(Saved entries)

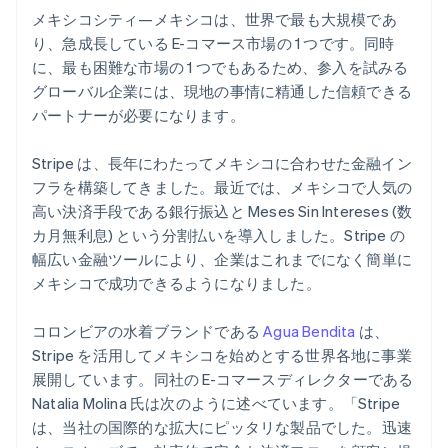
メキシコシティ—メキシコは、世界で最も大規模であ
パートナー
Climate
Stripe App Marketplace
り、急成長している E-コマース市場の 1 つです。同時
カーボンリムーバル
に、最も困難な市場の 1 つでもあるため、参入を試みる
Identity
グローバル企業には、現地の事情に精通した信頼できる
オンライン本人確認
パートナーが必要になります。
Stripe は、長年にわたってメキシコに合わせた金融イン
フラを構築してきました。最近では、メキシコで人気の
高い決済手段である銀行振込と Meses Sin Intereses (数
Stripe Sessions 2026
Stripe が AI の経済インフラをどのように構築しているかを
カ月無利息) という分割払いを導入しました。Stripe の
ご覧ください。
幅広い金融ツールにより、企業はこれまでになく簡単に
こちらをご覧ください
メキシコで成功できるようになりました。
コロンビアの水着ブランドである
Agua Bendita
は、
Stripe を活用してメキシコを始めとする世界各地に事業
展開しています。同社の E-コマースディレクターである
Natalia Molina 氏は次のように述べています。「Stripe
は、当社の国際的な拡大にピッタリな製品でした。迅速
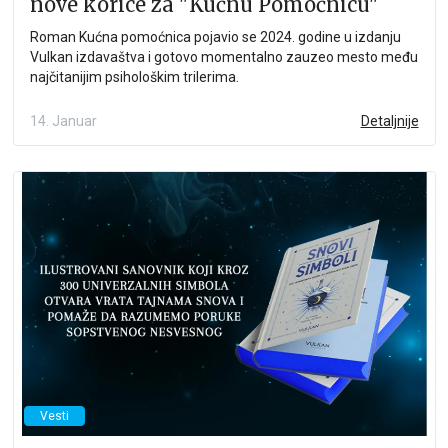
nove korice za "Kućnu Pomoćnicu"
Roman Kućna pomoćnica pojavio se 2024. godine u izdanju
Vulkan izdavaštva i gotovo momentalno zauzeo mesto među
najčitanijim psihološkim trilerima.
14. Januar
Detaljnije
Vesti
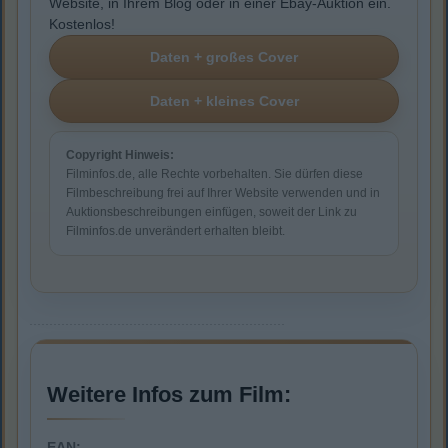
Website, in Ihrem Blog oder in einer Ebay-Auktion ein.
Kostenlos!
Copyright Hinweis:
Filminfos.de, alle Rechte vorbehalten. Sie dürfen diese
Filmbeschreibung frei auf Ihrer Website verwenden und in
Auktionsbeschreibungen einfügen, soweit der Link zu
Filminfos.de unverändert erhalten bleibt.
Weitere Infos zum Film:
EAN:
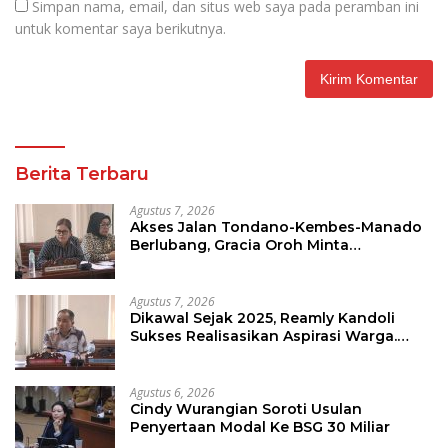
Simpan nama, email, dan situs web saya pada peramban ini
untuk komentar saya berikutnya.
Berita Terbaru
Agustus 7, 2026
Akses Jalan Tondano-Kembes-Manado
Berlubang, Gracia Oroh Minta
Pemerintah Beri Perhatian
Agustus 7, 2026
Dikawal Sejak 2025, Reamly Kandoli
Sukses Realisasikan Aspirasi Warga.
Anggaran Perbaikan Jalan Dikucur
Tahun Depan
Agustus 6, 2026
Cindy Wurangian Soroti Usulan
Penyertaan Modal Ke BSG 30 Miliar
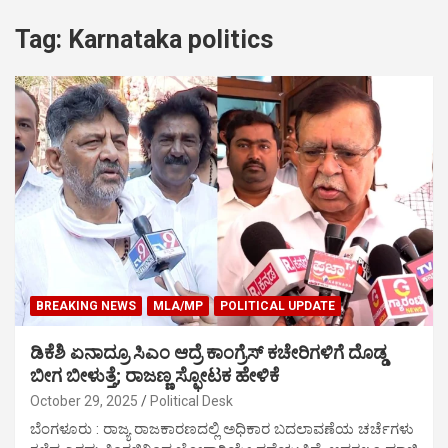
Tag:
Karnataka politics
BREAKING NEWS
MLA/MP
POLITICAL UPDATE
ಡಿಕೆಶಿ ಏನಾದ್ರೂ ಸಿಎಂ ಆದ್ರೆ ಕಾಂಗ್ರೆಸ್‌ ಕಚೇರಿಗಳಿಗೆ ದೊಡ್ಡ
ಬೀಗ ಬೀಳುತ್ತೆ; ರಾಜಣ್ಣ ಸ್ಫೋಟಕ ಹೇಳಿಕೆ
October 29, 2025
Political Desk
ಬೆಂಗಳೂರು : ರಾಜ್ಯ ರಾಜಕಾರಣದಲ್ಲಿ ಅಧಿಕಾರ ಬದಲಾವಣೆಯ ಚರ್ಚೆಗಳು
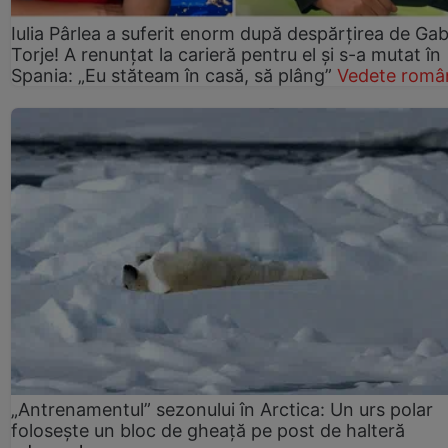
Iulia Pârlea a suferit enorm după despărțirea de Gab
Torje! A renunțat la carieră pentru el și s-a mutat în
Spania: „Eu stăteam în casă, să plâng”
Vedete româ
„Antrenamentul” sezonului în Arctica: Un urs polar
folosește un bloc de gheață pe post de halteră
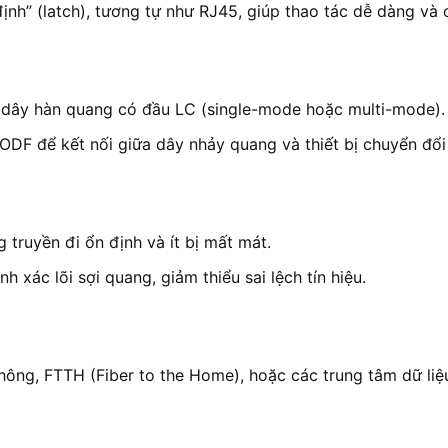
định” (latch), tương tự như RJ45, giúp thao tác dễ dàng và 
c dây hàn quang có đầu LC (single-mode hoặc multi-mode).
DF để kết nối giữa dây nhảy quang và thiết bị chuyển đổi 
 truyền đi ổn định và ít bị mất mát.
 xác lõi sợi quang, giảm thiểu sai lệch tín hiệu.
ông, FTTH (Fiber to the Home), hoặc các trung tâm dữ liệ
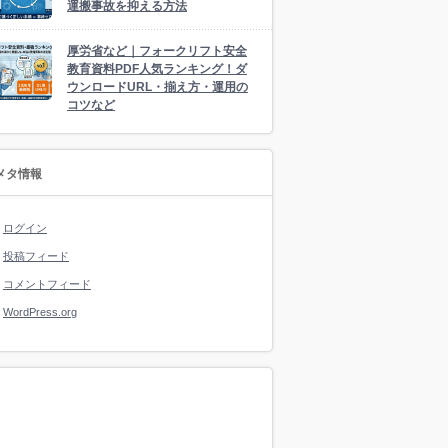
運搬事故を抑える方法
厚労省など｜フォークリフト安全
教育資料PDF人気ランキング！ダ
ウンロードURL・揃え方・運用の
コツなど
メタ情報
ログイン
投稿フィード
コメントフィード
WordPress.org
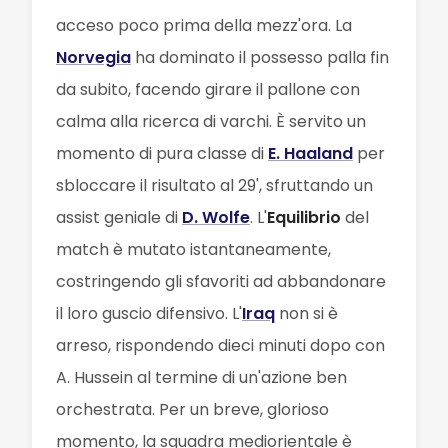
acceso poco prima della mezz'ora. La
Norvegia
ha dominato il possesso palla fin
da subito, facendo girare il pallone con
calma alla ricerca di varchi. È servito un
momento di pura classe di
E. Haaland
per
sbloccare il risultato al 29', sfruttando un
assist geniale di
D. Wolfe
. L'
Equilibrio
del
match è mutato istantaneamente,
costringendo gli sfavoriti ad abbandonare
il loro guscio difensivo. L'
Iraq
non si è
arreso, rispondendo dieci minuti dopo con
A. Hussein al termine di un'azione ben
orchestrata. Per un breve, glorioso
momento, la squadra mediorientale è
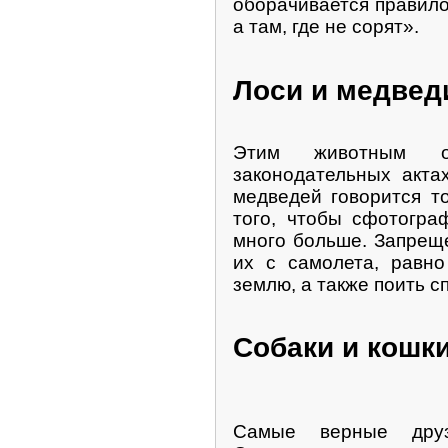
оборачивается правилом
а там, где не сорят».
Лоси и медвед
Этим животным о
законодательных акта
медведей говорится то
того, чтобы сфотогра
много больше. Запреще
их с самолета, равно
землю, а также поить 
Собаки и кошк
Самые верные друз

To-do item —
Please copy every line of text in the listing above word for word, leaving out the pictures.

Output for this exercise —
メキシコシティ—メキシコは、世界で最も大規模であ
パートナー
Climate
Stripe App Marketplace
り、急成長している E-コマース市場の 1 つです。同時
カーボンリムーバル
に、最も困難な市場の 1 つでもあるため、参入を試みる
Identity
グローバル企業には、現地の事情に精通した信頼できる
オンライン本人確認
パートナーが必要になります。
Stripe は、長年にわたってメキシコに合わせた金融イン
フラを構築してきました。最近では、メキシコで人気の
高い決済手段である銀行振込と Meses Sin Intereses (数
Stripe Sessions 2026
Stripe が AI の経済インフラをどのように構築しているかを
カ月無利息) という分割払いを導入しました。Stripe の
ご覧ください。
幅広い金融ツールにより、企業はこれまでになく簡単に
こちらをご覧ください
メキシコで成功できるようになりました。
コロンビアの水着ブランドである
Agua Bendita
は、
Stripe を活用してメキシコを始めとする世界各地に事業
展開しています。同社の E-コマースディレクターである
Natalia Molina 氏は次のように述べています。「Stripe
は、当社の国際的な拡大にピッタリな製品でした。迅速
nove korice za "Kućnu Pomoćnicu"
Roman Kućna pomoćnica pojavio se 2024. godine u izdanju
Vulkan izdavaštva i gotovo momentalno zauzeo mesto među
najčitanijim psihološkim trilerima.
14. Januar
Detaljnije
Vesti
Website, in Ihrem Blog oder in einer Ebay-Auktion ein.
Kostenlos!
Copyright Hinweis:
Filminfos.de, alle Rechte vorbehalten. Sie dürfen diese
Filmbeschreibung frei auf Ihrer Website verwenden und in
Auktionsbeschreibungen einfügen, soweit der Link zu
Filminfos.de unverändert erhalten bleibt.
Weitere Infos zum Film:
EAN:
Simpan nama, email, dan situs web saya pada peramban ini
untuk komentar saya berikutnya.
Berita Terbaru
Agustus 7, 2026
Akses Jalan Tondano-Kembes-Manado
Berlubang, Gracia Oroh Minta
Pemerintah Beri Perhatian
Agustus 7, 2026
Dikawal Sejak 2025, Reamly Kandoli
Sukses Realisasikan Aspirasi Warga.
Anggaran Perbaikan Jalan Dikucur
Tahun Depan
Agustus 6, 2026
Cindy Wurangian Soroti Usulan
Penyertaan Modal Ke BSG 30 Miliar
Tag:
Karnataka politics
BREAKING NEWS
MLA/MP
POLITICAL UPDATE
ಡಿಕೆಶಿ ಏನಾದ್ರೂ ಸಿಎಂ ಆದ್ರೆ ಕಾಂಗ್ರೆಸ್‌ ಕಚೇರಿಗಳಿಗೆ ದೊಡ್ಡ
ಬೀಗ ಬೀಳುತ್ತೆ; ರಾಜಣ್ಣ ಸ್ಫೋಟಕ ಹೇಳಿಕೆ
October 29, 2025
Political Desk
ಬೆಂಗಳೂರು : ರಾಜ್ಯ ರಾಜಕಾರಣದಲ್ಲಿ ಅಧಿಕಾರ ಬದಲಾವಣೆಯ ಚರ್ಚೆಗಳು
Iulia Pârlea a suferit enorm după despărțirea de Gab
Torje! A renunțat la carieră pentru el și s-a mutat în
Spania: „Eu stăteam în casă, să plâng”
Vedete româ
„Antrenamentul” sezonului în Arctica: Un urs polar
folosește un bloc de gheață pe post de halteră
định” (latch), tương tự như RJ45, giúp thao tác dễ dàng và 
c dây hàn quang có đầu LC (single-mode hoặc multi-mode).
DF để kết nối giữa dây nhảy quang và thiết bị chuyển đổi 
 truyền đi ổn định và ít bị mất mát.
 xác lõi sợi quang, giảm thiểu sai lệch tín hiệu.
ông, FTTH (Fiber to the Home), hoặc các trung tâm dữ liệ
運搬事故を抑える方法
厚労省など｜フォークリフト安全
教育資料PDF人気ランキング！ダ
ウンロードURL・揃え方・運用の
コツなど
メタ情報
ログイン
投稿フィード
コメントフィード
WordPress.org
acceso poco prima della mezz'ora. La
Norvegia
ha dominato il possesso palla fin
da subito, facendo girare il pallone con
calma alla ricerca di varchi. È servito un
momento di pura classe di
E. Haaland
per
sbloccare il risultato al 29', sfruttando un
assist geniale di
D. Wolfe
. L'
Equilibrio
del
match è mutato istantaneamente,
costringendo gli sfavoriti ad abbandonare
il loro guscio difensivo. L'
Iraq
non si è
arreso, rispondendo dieci minuti dopo con
A. Hussein al termine di un'azione ben
orchestrata. Per un breve, glorioso
momento, la squadra mediorientale è
оборачивается правилом
а там, где не сорят».
Лоси и медвед
Этим животным о
законодательных акта
медведей говорится то
того, чтобы сфотогра
много больше. Запреще
их с самолета, равно
землю, а также поить 
Собаки и кошк
Самые верные друз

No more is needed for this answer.